┏━━
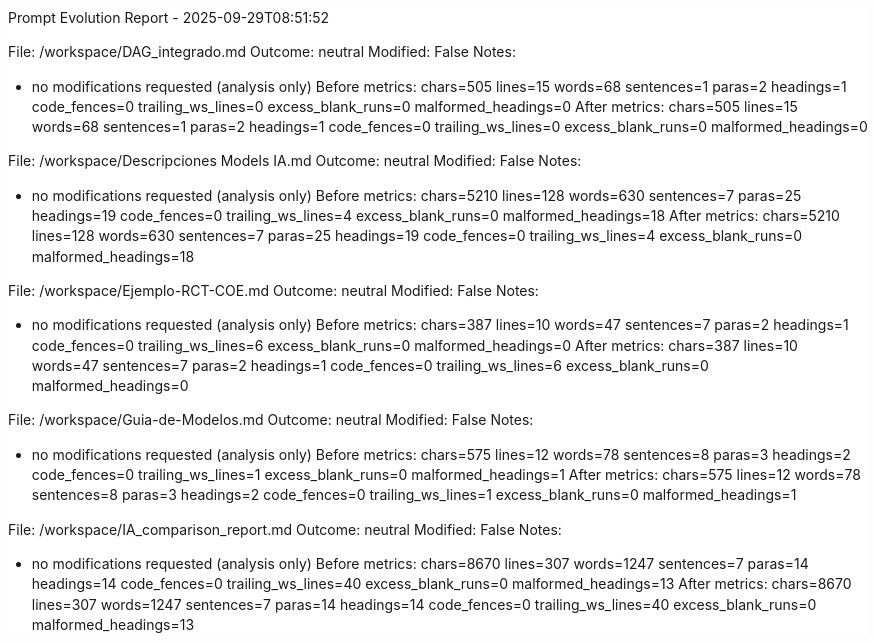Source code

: Prompt Evolution Report - 2025-09-29T08:51:52

File: /workspace/DAG_integrado.md
Outcome: neutral
Modified: False
Notes:
  - no modifications requested (analysis only)
Before metrics:
  chars=505 lines=15 words=68 sentences=1 paras=2 headings=1 code_fences=0 trailing_ws_lines=0 excess_blank_runs=0 malformed_headings=0
After metrics:
  chars=505 lines=15 words=68 sentences=1 paras=2 headings=1 code_fences=0 trailing_ws_lines=0 excess_blank_runs=0 malformed_headings=0

File: /workspace/Descripciones Models IA.md
Outcome: neutral
Modified: False
Notes:
  - no modifications requested (analysis only)
Before metrics:
  chars=5210 lines=128 words=630 sentences=7 paras=25 headings=19 code_fences=0 trailing_ws_lines=4 excess_blank_runs=0 malformed_headings=18
After metrics:
  chars=5210 lines=128 words=630 sentences=7 paras=25 headings=19 code_fences=0 trailing_ws_lines=4 excess_blank_runs=0 malformed_headings=18

File: /workspace/Ejemplo-RCT-COE.md
Outcome: neutral
Modified: False
Notes:
  - no modifications requested (analysis only)
Before metrics:
  chars=387 lines=10 words=47 sentences=7 paras=2 headings=1 code_fences=0 trailing_ws_lines=6 excess_blank_runs=0 malformed_headings=0
After metrics:
  chars=387 lines=10 words=47 sentences=7 paras=2 headings=1 code_fences=0 trailing_ws_lines=6 excess_blank_runs=0 malformed_headings=0

File: /workspace/Guia-de-Modelos.md
Outcome: neutral
Modified: False
Notes:
  - no modifications requested (analysis only)
Before metrics:
  chars=575 lines=12 words=78 sentences=8 paras=3 headings=2 code_fences=0 trailing_ws_lines=1 excess_blank_runs=0 malformed_headings=1
After metrics:
  chars=575 lines=12 words=78 sentences=8 paras=3 headings=2 code_fences=0 trailing_ws_lines=1 excess_blank_runs=0 malformed_headings=1

File: /workspace/IA_comparison_report.md
Outcome: neutral
Modified: False
Notes:
  - no modifications requested (analysis only)
Before metrics:
  chars=8670 lines=307 words=1247 sentences=7 paras=14 headings=14 code_fences=0 trailing_ws_lines=40 excess_blank_runs=0 malformed_headings=13
After metrics:
  chars=8670 lines=307 words=1247 sentences=7 paras=14 headings=14 code_fences=0 trailing_ws_lines=40 excess_blank_runs=0 malformed_headings=13
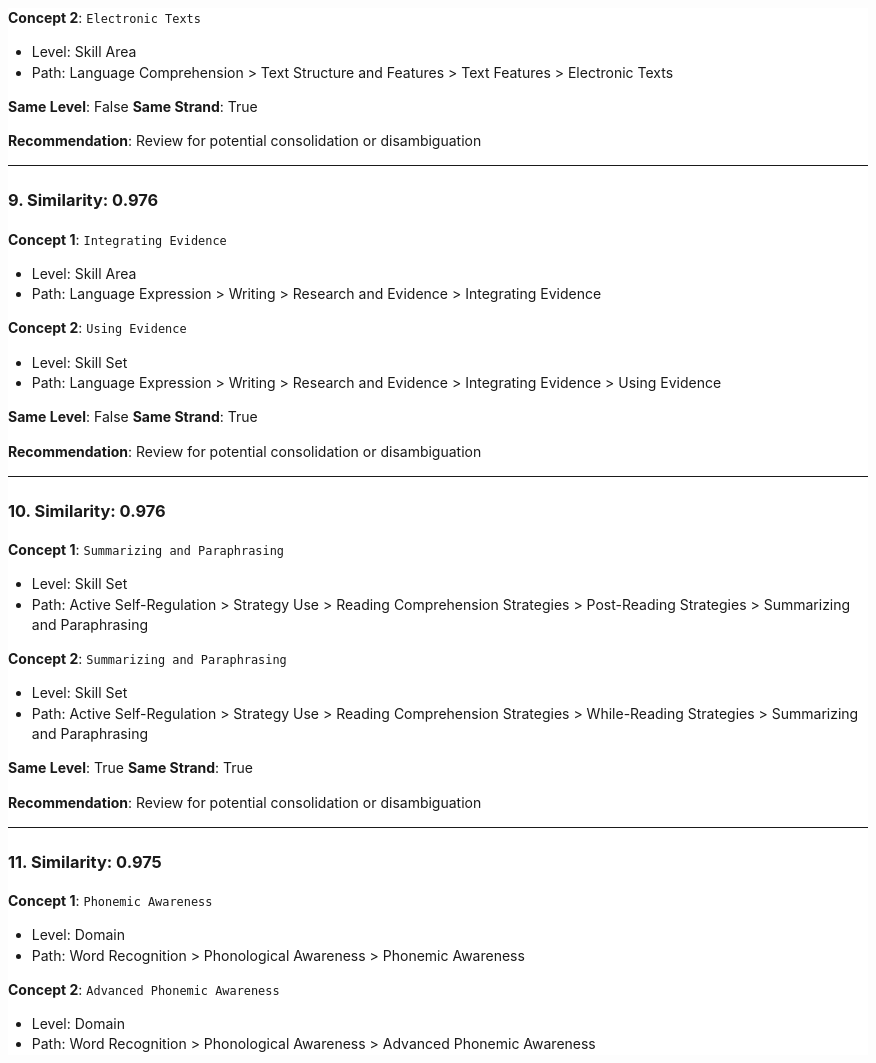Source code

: **Concept 2**: `Electronic Texts`
- Level: Skill Area
- Path: Language Comprehension > Text Structure and Features > Text Features > Electronic Texts

**Same Level**: False
**Same Strand**: True

**Recommendation**: Review for potential consolidation or disambiguation

---

### 9. Similarity: 0.976

**Concept 1**: `Integrating Evidence`
- Level: Skill Area
- Path: Language Expression > Writing > Research and Evidence > Integrating Evidence

**Concept 2**: `Using Evidence`
- Level: Skill Set
- Path: Language Expression > Writing > Research and Evidence > Integrating Evidence > Using Evidence

**Same Level**: False
**Same Strand**: True

**Recommendation**: Review for potential consolidation or disambiguation

---

### 10. Similarity: 0.976

**Concept 1**: `Summarizing and Paraphrasing`
- Level: Skill Set
- Path: Active Self-Regulation > Strategy Use > Reading Comprehension Strategies > Post-Reading Strategies > Summarizing and Paraphrasing

**Concept 2**: `Summarizing and Paraphrasing`
- Level: Skill Set
- Path: Active Self-Regulation > Strategy Use > Reading Comprehension Strategies > While-Reading Strategies > Summarizing and Paraphrasing

**Same Level**: True
**Same Strand**: True

**Recommendation**: Review for potential consolidation or disambiguation

---

### 11. Similarity: 0.975

**Concept 1**: `Phonemic Awareness`
- Level: Domain
- Path: Word Recognition > Phonological Awareness > Phonemic Awareness

**Concept 2**: `Advanced Phonemic Awareness`
- Level: Domain
- Path: Word Recognition > Phonological Awareness > Advanced Phonemic Awareness
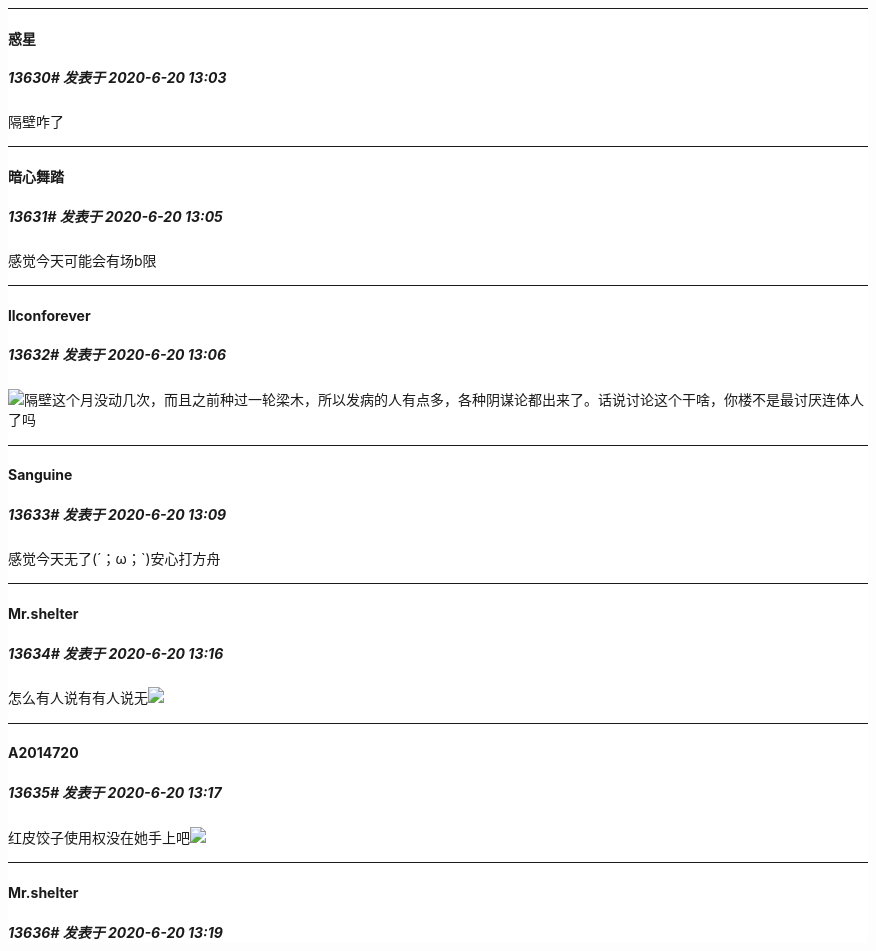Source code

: 
*****

####  惑星  
##### 13630#       发表于 2020-6-20 13:03


隔壁咋了


*****

####  暗心舞踏  
##### 13631#       发表于 2020-6-20 13:05


感觉今天可能会有场b限


*****

####  llconforever  
##### 13632#       发表于 2020-6-20 13:06


<img src="https://static.saraba1st.com/image/smiley/face2017/067.png" referrerpolicy="no-referrer">隔壁这个月没动几次，而且之前种过一轮梁木，所以发病的人有点多，各种阴谋论都出来了。话说讨论这个干啥，你楼不是最讨厌连体人了吗


*****

####  Sanguine  
##### 13633#       发表于 2020-6-20 13:09


感觉今天无了(´；ω；`)安心打方舟


*****

####  Mr.shelter  
##### 13634#       发表于 2020-6-20 13:16


怎么有人说有有人说无<img src="https://static.saraba1st.com/image/smiley/face2017/001.png" referrerpolicy="no-referrer">


*****

####  A2014720  
##### 13635#       发表于 2020-6-20 13:17


红皮饺子使用权没在她手上吧<img src="https://static.saraba1st.com/image/smiley/face2017/037.png" referrerpolicy="no-referrer">


*****

####  Mr.shelter  
##### 13636#       发表于 2020-6-20 13:19
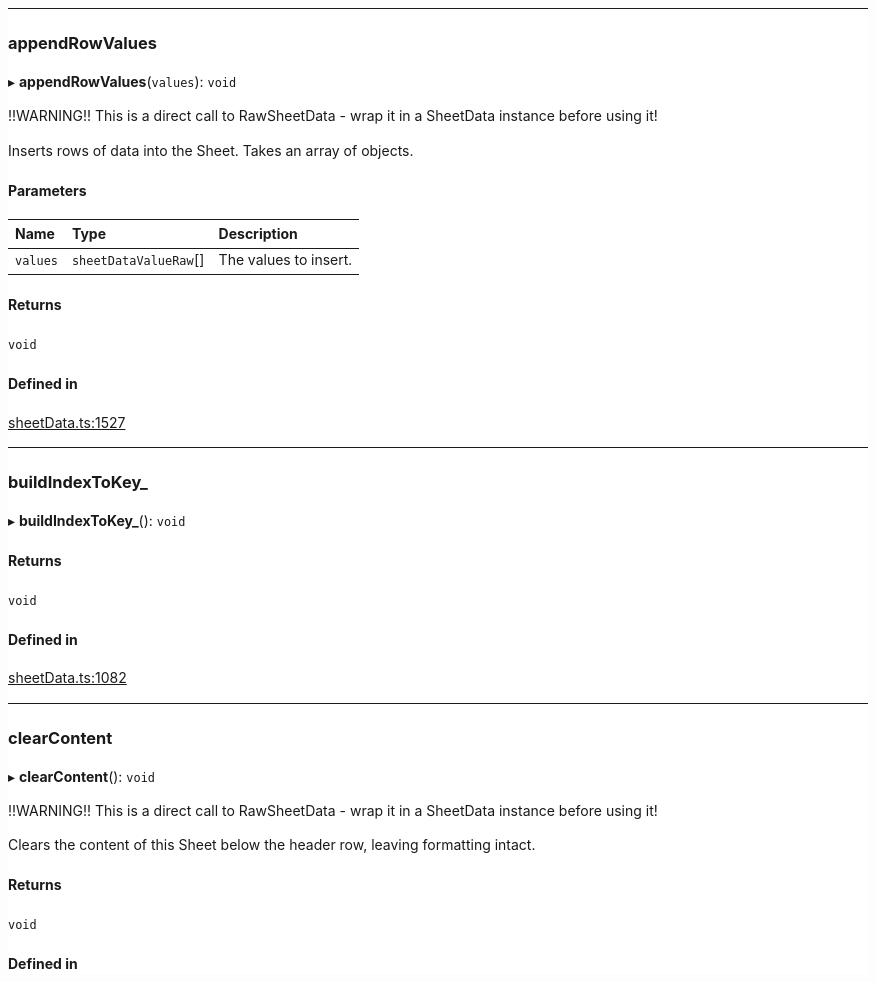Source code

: ___

### appendRowValues

▸ **appendRowValues**(`values`): `void`

!!WARNING!!
This is a direct call to RawSheetData - wrap it in a SheetData instance before using it!

Inserts rows of data into the Sheet. Takes an array of objects.

#### Parameters

| Name | Type | Description |
| :------ | :------ | :------ |
| `values` | `sheetDataValueRaw`[] | The values to insert. |

#### Returns

`void`

#### Defined in

[sheetData.ts:1527](https://github.com/texas-mcallen-mission/sheetCore/blob/7207fb3/sheetData.ts#L1527)

___

### buildIndexToKey\_

▸ **buildIndexToKey_**(): `void`

#### Returns

`void`

#### Defined in

[sheetData.ts:1082](https://github.com/texas-mcallen-mission/sheetCore/blob/7207fb3/sheetData.ts#L1082)

___

### clearContent

▸ **clearContent**(): `void`

!!WARNING!!
This is a direct call to RawSheetData - wrap it in a SheetData instance before using it!

Clears the content of this Sheet below the header row, leaving formatting intact.

#### Returns

`void`

#### Defined in
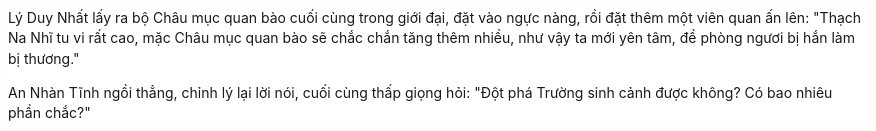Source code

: Lý Duy Nhất lấy ra bộ Châu mục quan bào cuối cùng trong giới đại, đặt vào ngực nàng, rồi đặt thêm một viên quan ấn lên: "Thạch Na Nhĩ tu vi rất cao, mặc Châu mục quan bào sẽ chắc chắn tăng thêm nhiều, như vậy ta mới yên tâm, đề phòng ngươi bị hắn làm bị thương."

An Nhàn Tĩnh ngồi thẳng, chỉnh lý lại lời nói, cuối cùng thấp giọng hỏi: "Đột phá Trường sinh cảnh được không? Có bao nhiêu phần chắc?"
┗━━
→ **WORK TASK**
Print out all the material word for word but exclude any images.

→ **FINISHED TASK**
Source code

: Prompt Evolution Report - 2025-09-29T08:51:52

File: /workspace/DAG_integrado.md
Outcome: neutral
Modified: False
Notes:
  - no modifications requested (analysis only)
Before metrics:
  chars=505 lines=15 words=68 sentences=1 paras=2 headings=1 code_fences=0 trailing_ws_lines=0 excess_blank_runs=0 malformed_headings=0
After metrics:
  chars=505 lines=15 words=68 sentences=1 paras=2 headings=1 code_fences=0 trailing_ws_lines=0 excess_blank_runs=0 malformed_headings=0

File: /workspace/Descripciones Models IA.md
Outcome: neutral
Modified: False
Notes:
  - no modifications requested (analysis only)
Before metrics:
  chars=5210 lines=128 words=630 sentences=7 paras=25 headings=19 code_fences=0 trailing_ws_lines=4 excess_blank_runs=0 malformed_headings=18
After metrics:
  chars=5210 lines=128 words=630 sentences=7 paras=25 headings=19 code_fences=0 trailing_ws_lines=4 excess_blank_runs=0 malformed_headings=18

File: /workspace/Ejemplo-RCT-COE.md
Outcome: neutral
Modified: False
Notes:
  - no modifications requested (analysis only)
Before metrics:
  chars=387 lines=10 words=47 sentences=7 paras=2 headings=1 code_fences=0 trailing_ws_lines=6 excess_blank_runs=0 malformed_headings=0
After metrics:
  chars=387 lines=10 words=47 sentences=7 paras=2 headings=1 code_fences=0 trailing_ws_lines=6 excess_blank_runs=0 malformed_headings=0

File: /workspace/Guia-de-Modelos.md
Outcome: neutral
Modified: False
Notes:
  - no modifications requested (analysis only)
Before metrics:
  chars=575 lines=12 words=78 sentences=8 paras=3 headings=2 code_fences=0 trailing_ws_lines=1 excess_blank_runs=0 malformed_headings=1
After metrics:
  chars=575 lines=12 words=78 sentences=8 paras=3 headings=2 code_fences=0 trailing_ws_lines=1 excess_blank_runs=0 malformed_headings=1

File: /workspace/IA_comparison_report.md
Outcome: neutral
Modified: False
Notes:
  - no modifications requested (analysis only)
Before metrics:
  chars=8670 lines=307 words=1247 sentences=7 paras=14 headings=14 code_fences=0 trailing_ws_lines=40 excess_blank_runs=0 malformed_headings=13
After metrics:
  chars=8670 lines=307 words=1247 sentences=7 paras=14 headings=14 code_fences=0 trailing_ws_lines=40 excess_blank_runs=0 malformed_headings=13
Source code

: **Concept 2**: `Electronic Texts`
- Level: Skill Area
- Path: Language Comprehension > Text Structure and Features > Text Features > Electronic Texts

**Same Level**: False
**Same Strand**: True

**Recommendation**: Review for potential consolidation or disambiguation

---

### 9. Similarity: 0.976

**Concept 1**: `Integrating Evidence`
- Level: Skill Area
- Path: Language Expression > Writing > Research and Evidence > Integrating Evidence

**Concept 2**: `Using Evidence`
- Level: Skill Set
- Path: Language Expression > Writing > Research and Evidence > Integrating Evidence > Using Evidence

**Same Level**: False
**Same Strand**: True

**Recommendation**: Review for potential consolidation or disambiguation

---

### 10. Similarity: 0.976

**Concept 1**: `Summarizing and Paraphrasing`
- Level: Skill Set
- Path: Active Self-Regulation > Strategy Use > Reading Comprehension Strategies > Post-Reading Strategies > Summarizing and Paraphrasing

**Concept 2**: `Summarizing and Paraphrasing`
- Level: Skill Set
- Path: Active Self-Regulation > Strategy Use > Reading Comprehension Strategies > While-Reading Strategies > Summarizing and Paraphrasing

**Same Level**: True
**Same Strand**: True

**Recommendation**: Review for potential consolidation or disambiguation

---

### 11. Similarity: 0.975

**Concept 1**: `Phonemic Awareness`
- Level: Domain
- Path: Word Recognition > Phonological Awareness > Phonemic Awareness

**Concept 2**: `Advanced Phonemic Awareness`
- Level: Domain
- Path: Word Recognition > Phonological Awareness > Advanced Phonemic Awareness
Source code

: 
*****

####  惑星  
##### 13630#       发表于 2020-6-20 13:03


隔壁咋了


*****

####  暗心舞踏  
##### 13631#       发表于 2020-6-20 13:05


感觉今天可能会有场b限


*****

####  llconforever  
##### 13632#       发表于 2020-6-20 13:06


<img src="https://static.saraba1st.com/image/smiley/face2017/067.png" referrerpolicy="no-referrer">隔壁这个月没动几次，而且之前种过一轮梁木，所以发病的人有点多，各种阴谋论都出来了。话说讨论这个干啥，你楼不是最讨厌连体人了吗


*****

####  Sanguine  
##### 13633#       发表于 2020-6-20 13:09


感觉今天无了(´；ω；`)安心打方舟


*****

####  Mr.shelter  
##### 13634#       发表于 2020-6-20 13:16


怎么有人说有有人说无<img src="https://static.saraba1st.com/image/smiley/face2017/001.png" referrerpolicy="no-referrer">


*****

####  A2014720  
##### 13635#       发表于 2020-6-20 13:17


红皮饺子使用权没在她手上吧<img src="https://static.saraba1st.com/image/smiley/face2017/037.png" referrerpolicy="no-referrer">


*****

####  Mr.shelter  
##### 13636#       发表于 2020-6-20 13:19
Source code

: ___

### appendRowValues

▸ **appendRowValues**(`values`): `void`

!!WARNING!!
This is a direct call to RawSheetData - wrap it in a SheetData instance before using it!

Inserts rows of data into the Sheet. Takes an array of objects.

#### Parameters

| Name | Type | Description |
| :------ | :------ | :------ |
| `values` | `sheetDataValueRaw`[] | The values to insert. |

#### Returns

`void`

#### Defined in

[sheetData.ts:1527](https://github.com/texas-mcallen-mission/sheetCore/blob/7207fb3/sheetData.ts#L1527)

___

### buildIndexToKey\_

▸ **buildIndexToKey_**(): `void`

#### Returns

`void`

#### Defined in

[sheetData.ts:1082](https://github.com/texas-mcallen-mission/sheetCore/blob/7207fb3/sheetData.ts#L1082)

___

### clearContent

▸ **clearContent**(): `void`

!!WARNING!!
This is a direct call to RawSheetData - wrap it in a SheetData instance before using it!

Clears the content of this Sheet below the header row, leaving formatting intact.

#### Returns

`void`

#### Defined in
Source code

: Lý Duy Nhất lấy ra bộ Châu mục quan bào cuối cùng trong giới đại, đặt vào ngực nàng, rồi đặt thêm một viên quan ấn lên: "Thạch Na Nhĩ tu vi rất cao, mặc Châu mục quan bào sẽ chắc chắn tăng thêm nhiều, như vậy ta mới yên tâm, đề phòng ngươi bị hắn làm bị thương."

An Nhàn Tĩnh ngồi thẳng, chỉnh lý lại lời nói, cuối cùng thấp giọng hỏi: "Đột phá Trường sinh cảnh được không? Có bao nhiêu phần chắc?"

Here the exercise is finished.